Les références historiques indéniables abondent, les épopées légendaires aussi, tantôt sur fond de rivalités ou de complicité entre des dynasties et des empires prestigieux. Les dynasties marocaines successives renforcent ces liens ; sous Yusuf ibn Tashfin, les routes entre le Soudan, le Maroc et l’Andalousie sont sécurisées. Le déclin de l’empire du Ghana et l’avènement progressif de l’empire du Mali n’altèrent pas sensiblement les liens établis. L’ère Mérinide survient au Maroc durant la montée en puissance de l’empire malien, qui finit de conquérir le Soudan occidental au XIVᵉ siècle. Mais il décline au XVᵉ siècle et l’empire Songhaï va progressivement lui succéder, conquérant Tombouctou. Il sera l’interlocuteur privilégié des Saadiens. La période marque le plus haut niveau jamais atteint des échanges culturels et économiques apaisés entre Nord et Sud du Sahara, alors même qu’un négoce concurrent s’ouvre et se renforce sur la côte atlantique avec les Européens.

La dynastie Alaouite étend le commerce et sécurise les parcours par des accords avec les tribus sahariennes. Elle encourage les confréries soufies à amplifier la diffusion de l’Islam et à étendre leur propre réseau de représentations au long des parcours. Les Zaouïas, en particulier la Qadiriya et la Tijaniya, continuent encore aujourd’hui de diffuser leur message de spiritualité et de tolérance.

Ainsi, au fil des dynasties, l’Islam et la culture venues du Maroc affirment leurs présences et leurs apports. Au plan commercial, Figuig s’impose en carrefour attractif pour les tribus nomades. Elle leur offre tous les services (guides, cardage et tissage des laines, protection…) et les biens nécessaires (dromadaires, poudre à fusil, denrées alimentaires, vêtements…). Figuig est aussi un lieu majeur d’échanges culturels et cultuels. Ses savants produisent des livres, ses commerçants en importent ; beaucoup partent pour Tombouctou où ils sont très prisés.
Pour Léon l’Africain (Mohammed Hassan al Wazzan) :

« À Tombouctou, le commerce du livre manuscrit est de loin plus lucratif que n’importe quelle marchandise. »

Le retour du « penser africain »

Le colonialisme a convoité cette prospérité agissante, matérielle autant qu’immatérielle. Son irruption a détourné des flux commerciaux, affaibli les relations sociales traditionnelles, dévitalisé d’immenses territoires et appauvri les populations vivant des échanges transsahariens, au point de provoquer le déclin, voire la disparition, de nombreux établissements humains.

Que reste-t-il aujourd’hui de ce passé prestigieux, marque indélébile de l’identité africaine ?

Un socle mémoriel riche, un parcours de prospérité interrompu mais prêt à être renouvelé et l’ambition d’implémenter de grands projets visionnaires. Ainsi, l’Initiative Atlantique pour le Sahel prépare une intégration rationnelle mais imposante de la zone sahélo-saharienne.

Résilient, le dialogue entre ces deux villes reprend de plus belle : les coopérations s’accroissent et se diversifient. Les Régions ou les institutions liées accompagnent désormais les États dans une complémentarité enrichissante et bienvenue.

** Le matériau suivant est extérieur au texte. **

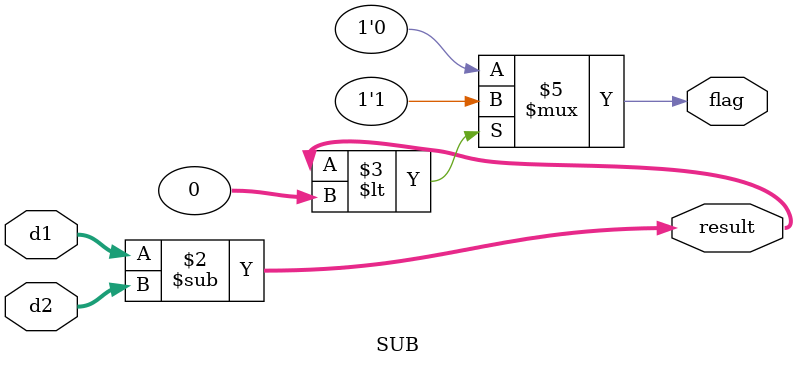
<source format=v>
module SUB(
    output reg signed [7:0] result, // Make result signed
    output reg flag,
    input signed [7:0] d1, d2
);

always @(*) begin
    result = d1 - d2;
    if (result < 0)
        flag = 1'b1;
    else
        flag = 1'b0;
end

endmodule


</source>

Ainsi, quand Sa Majesté le Roi Mohammed VI offre au Mali une copie complète des manuscrits de Ahmad Baba, c’est toute cette mémoire qui est célébrée et revigorée.

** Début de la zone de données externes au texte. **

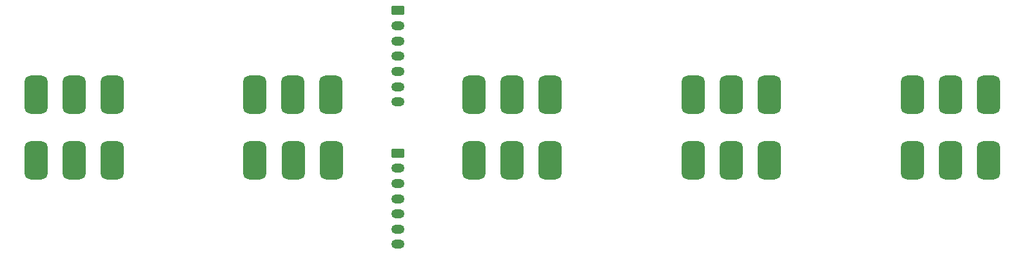
<source format=gbr>
%TF.GenerationSoftware,KiCad,Pcbnew,8.0.4*%
%TF.CreationDate,2024-07-29T20:22:53+02:00*%
%TF.ProjectId,WH148,57483134-382e-46b6-9963-61645f706362,rev?*%
%TF.SameCoordinates,Original*%
%TF.FileFunction,Soldermask,Bot*%
%TF.FilePolarity,Negative*%
%FSLAX46Y46*%
G04 Gerber Fmt 4.6, Leading zero omitted, Abs format (unit mm)*
G04 Created by KiCad (PCBNEW 8.0.4) date 2024-07-29 20:22:53*
%MOMM*%
%LPD*%
G01*
G04 APERTURE LIST*
G04 Aperture macros list*
%AMRoundRect*
0 Rectangle with rounded corners*
0 $1 Rounding radius*
0 $2 $3 $4 $5 $6 $7 $8 $9 X,Y pos of 4 corners*
0 Add a 4 corners polygon primitive as box body*
4,1,4,$2,$3,$4,$5,$6,$7,$8,$9,$2,$3,0*
0 Add four circle primitives for the rounded corners*
1,1,$1+$1,$2,$3*
1,1,$1+$1,$4,$5*
1,1,$1+$1,$6,$7*
1,1,$1+$1,$8,$9*
0 Add four rect primitives between the rounded corners*
20,1,$1+$1,$2,$3,$4,$5,0*
20,1,$1+$1,$4,$5,$6,$7,0*
20,1,$1+$1,$6,$7,$8,$9,0*
20,1,$1+$1,$8,$9,$2,$3,0*%
G04 Aperture macros list end*
%ADD10RoundRect,0.750000X0.750000X1.750000X-0.750000X1.750000X-0.750000X-1.750000X0.750000X-1.750000X0*%
%ADD11RoundRect,0.750000X-0.750000X-1.750000X0.750000X-1.750000X0.750000X1.750000X-0.750000X1.750000X0*%
%ADD12RoundRect,0.250000X-0.625000X0.350000X-0.625000X-0.350000X0.625000X-0.350000X0.625000X0.350000X0*%
%ADD13O,1.750000X1.200000*%
G04 APERTURE END LIST*
D10*
%TO.C,RV3*%
X145297170Y-92321600D03*
X150297170Y-92321600D03*
X155297170Y-92321600D03*
%TD*%
D11*
%TO.C,RV8*%
X155297170Y-100965000D03*
X150297170Y-100965000D03*
X145297170Y-100965000D03*
%TD*%
D12*
%TO.C,J2*%
X135273244Y-100012500D03*
D13*
X135273244Y-102012500D03*
X135273244Y-104012500D03*
X135273244Y-106012500D03*
X135273244Y-108012500D03*
X135273244Y-110012500D03*
X135273244Y-112012500D03*
%TD*%
D10*
%TO.C,RV5*%
X202842870Y-92321600D03*
X207842870Y-92321600D03*
X212842870Y-92321600D03*
%TD*%
D12*
%TO.C,J1*%
X135273244Y-81274100D03*
D13*
X135273244Y-83274100D03*
X135273244Y-85274100D03*
X135273244Y-87274100D03*
X135273244Y-89274100D03*
X135273244Y-91274100D03*
X135273244Y-93274100D03*
%TD*%
D11*
%TO.C,RV10*%
X212842870Y-100965000D03*
X207842870Y-100965000D03*
X202842870Y-100965000D03*
%TD*%
D10*
%TO.C,RV4*%
X174070000Y-92321600D03*
X179070000Y-92321600D03*
X184070000Y-92321600D03*
%TD*%
D11*
%TO.C,RV6*%
X97751470Y-100965000D03*
X92751470Y-100965000D03*
X87751470Y-100965000D03*
%TD*%
D10*
%TO.C,RV1*%
X87751470Y-92321600D03*
X92751470Y-92321600D03*
X97751470Y-92321600D03*
%TD*%
D11*
%TO.C,RV7*%
X126533570Y-100965000D03*
X121533570Y-100965000D03*
X116533570Y-100965000D03*
%TD*%
D10*
%TO.C,RV2*%
X116524270Y-92321600D03*
X121524270Y-92321600D03*
X126524270Y-92321600D03*
%TD*%
D11*
%TO.C,RV9*%
X184070000Y-100965000D03*
X179070000Y-100965000D03*
X174070000Y-100965000D03*
%TD*%
M02*

</source>
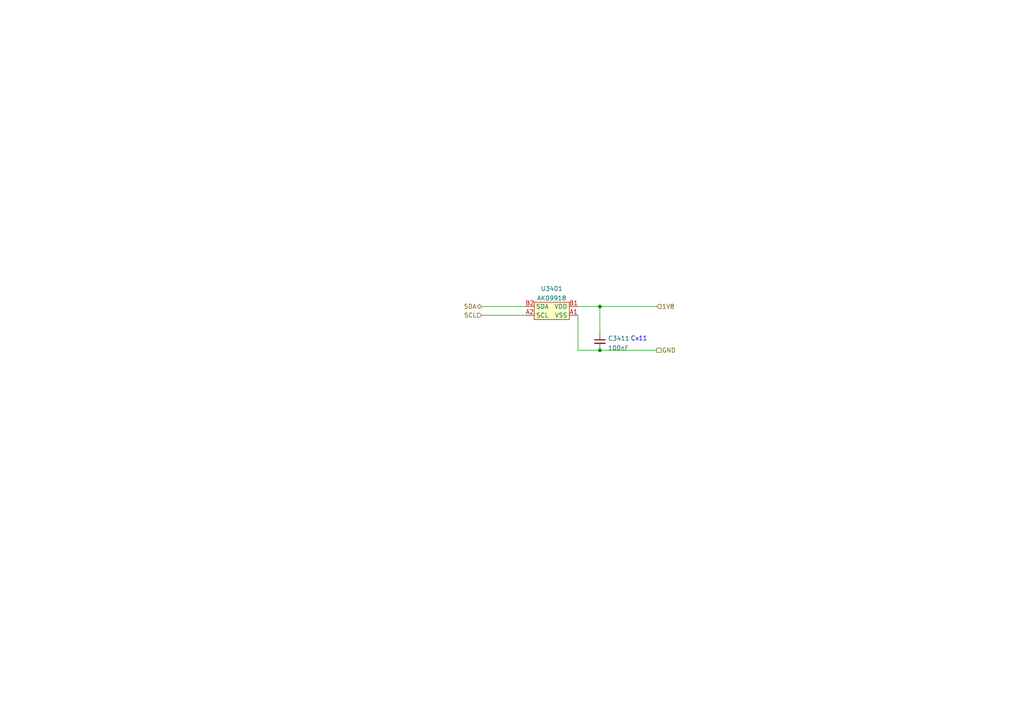
<source format=kicad_sch>
(kicad_sch (version 20211123) (generator eeschema)

  (uuid 85d6321a-5bef-4003-9692-bf4bf59b33cc)

  (paper "A4")

  

  (junction (at 173.99 101.6) (diameter 0) (color 0 0 0 0)
    (uuid 665c5594-9224-4666-937c-4e7b651593ef)
  )
  (junction (at 173.99 88.9) (diameter 0) (color 0 0 0 0)
    (uuid 897df391-e40a-419e-8083-ef42d22dfa28)
  )

  (wire (pts (xy 167.64 91.44) (xy 167.64 101.6))
    (stroke (width 0) (type default) (color 0 0 0 0))
    (uuid 06a2d10e-5600-41fb-b59f-dcf68372d9e7)
  )
  (wire (pts (xy 173.99 101.6) (xy 190.5 101.6))
    (stroke (width 0) (type default) (color 0 0 0 0))
    (uuid 0753aed2-50d7-4b21-a21e-b6fdb5a1fb59)
  )
  (wire (pts (xy 139.7 88.9) (xy 152.4 88.9))
    (stroke (width 0) (type default) (color 0 0 0 0))
    (uuid 6a9fadf8-e959-457b-9618-2a2aad5866fa)
  )
  (wire (pts (xy 167.64 101.6) (xy 173.99 101.6))
    (stroke (width 0) (type default) (color 0 0 0 0))
    (uuid 8050bac4-4f2f-442c-bb87-5ea5d7764081)
  )
  (wire (pts (xy 173.99 88.9) (xy 190.5 88.9))
    (stroke (width 0) (type default) (color 0 0 0 0))
    (uuid ac319c95-cd82-49eb-aca5-e96099798be1)
  )
  (wire (pts (xy 167.64 88.9) (xy 173.99 88.9))
    (stroke (width 0) (type default) (color 0 0 0 0))
    (uuid cfcf9cf4-64af-41d7-8ea5-282e0310c702)
  )
  (wire (pts (xy 139.7 91.44) (xy 152.4 91.44))
    (stroke (width 0) (type default) (color 0 0 0 0))
    (uuid e436155f-2762-43d2-860d-e69b1f9269b3)
  )
  (wire (pts (xy 173.99 88.9) (xy 173.99 96.52))
    (stroke (width 0) (type default) (color 0 0 0 0))
    (uuid e9c2573a-db92-46c2-b043-faefcf7ff3ab)
  )

  (text "Cx11" (at 182.88 99.06 0)
    (effects (font (size 1.27 1.27)) (justify left bottom))
    (uuid 08f61da4-dbe6-4c9c-82c4-3a12c2e64c9f)
  )

  (hierarchical_label "SDA" (shape bidirectional) (at 139.7 88.9 180)
    (effects (font (size 1.27 1.27)) (justify right))
    (uuid 3244a7e4-d531-48cc-a3a6-85440ba6a5db)
  )
  (hierarchical_label "SCL" (shape input) (at 139.7 91.44 180)
    (effects (font (size 1.27 1.27)) (justify right))
    (uuid 737893de-f979-4a3d-b031-26d09dd51441)
  )
  (hierarchical_label "GND" (shape passive) (at 190.5 101.6 0)
    (effects (font (size 1.27 1.27)) (justify left))
    (uuid de9fb4ec-584b-4eb0-a133-d169ef2957eb)
  )
  (hierarchical_label "1V8" (shape input) (at 190.5 88.9 0)
    (effects (font (size 1.27 1.27)) (justify left))
    (uuid eff342db-fa93-450d-8d76-351addfcd618)
  )

  (symbol (lib_id "KwanSystems:AK09918") (at 160.02 91.44 0)
    (in_bom yes) (on_board yes) (fields_autoplaced)
    (uuid 74b30191-7248-4e66-b943-d2e057ea6f2a)
    (property "Reference" "U3401" (id 0) (at 160.02 83.7143 0))
    (property "Value" "AK09918" (id 1) (at 160.02 86.4894 0))
    (property "Footprint" "KwanSystems:AK09918C" (id 2) (at 160.02 91.44 0)
      (effects (font (size 1.27 1.27)) hide)
    )
    (property "Datasheet" "https://www.akm.com/content/dam/documents/products/electronic-compass/ak09918c/ak09918c-en-datasheet.pdf" (id 3) (at 160.02 91.44 0)
      (effects (font (size 1.27 1.27)) hide)
    )
    (pin "A1" (uuid d2c4c129-398a-4c16-acf0-cbec81757d17))
    (pin "A2" (uuid db6ee3a7-b470-44e1-8b86-c67a4f38e67a))
    (pin "B1" (uuid 765e5466-4d8f-43aa-ac67-d48cb0aaf721))
    (pin "B2" (uuid 233d3c7e-46a7-488e-b2d9-421abb8e3151))
  )

  (symbol (lib_id "Device:C_Small") (at 173.99 99.06 0)
    (in_bom yes) (on_board yes) (fields_autoplaced)
    (uuid 84094117-6050-4491-b786-77678c3614c1)
    (property "Reference" "C3411" (id 0) (at 176.3141 98.1578 0)
      (effects (font (size 1.27 1.27)) (justify left))
    )
    (property "Value" "100nF" (id 1) (at 176.3141 100.9329 0)
      (effects (font (size 1.27 1.27)) (justify left))
    )
    (property "Footprint" "Capacitor_SMD:C_0402_1005Metric" (id 2) (at 173.99 99.06 0)
      (effects (font (size 1.27 1.27)) hide)
    )
    (property "Datasheet" "~" (id 3) (at 173.99 99.06 0)
      (effects (font (size 1.27 1.27)) hide)
    )
    (pin "1" (uuid 104f7939-ad56-4aa1-8451-45c13798a2a7))
    (pin "2" (uuid dca70866-6362-4553-90cb-577a71137c9d))
  )
)

</source>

Le présent ouvrage parcourt huit siècles de relations fécondes entre les deux rives de l’immense espace sahélo-saharien. Il suggère l’invention de nouvelles attaches progressivement scellées pour redonner vie aux fraternités historiques et culturelles, souvent malmenées mais jamais disparues. Il ambitionne de réhabiliter les mémoires estompées au cœur des relations multiples entre Figuig et Tombouctou.
Le prestige de l’Académie du Royaume accompagnera ce livre ; il ouvre la voie à de nombreuses recherches et montre combien l’Afrique a de leçons à délivrer.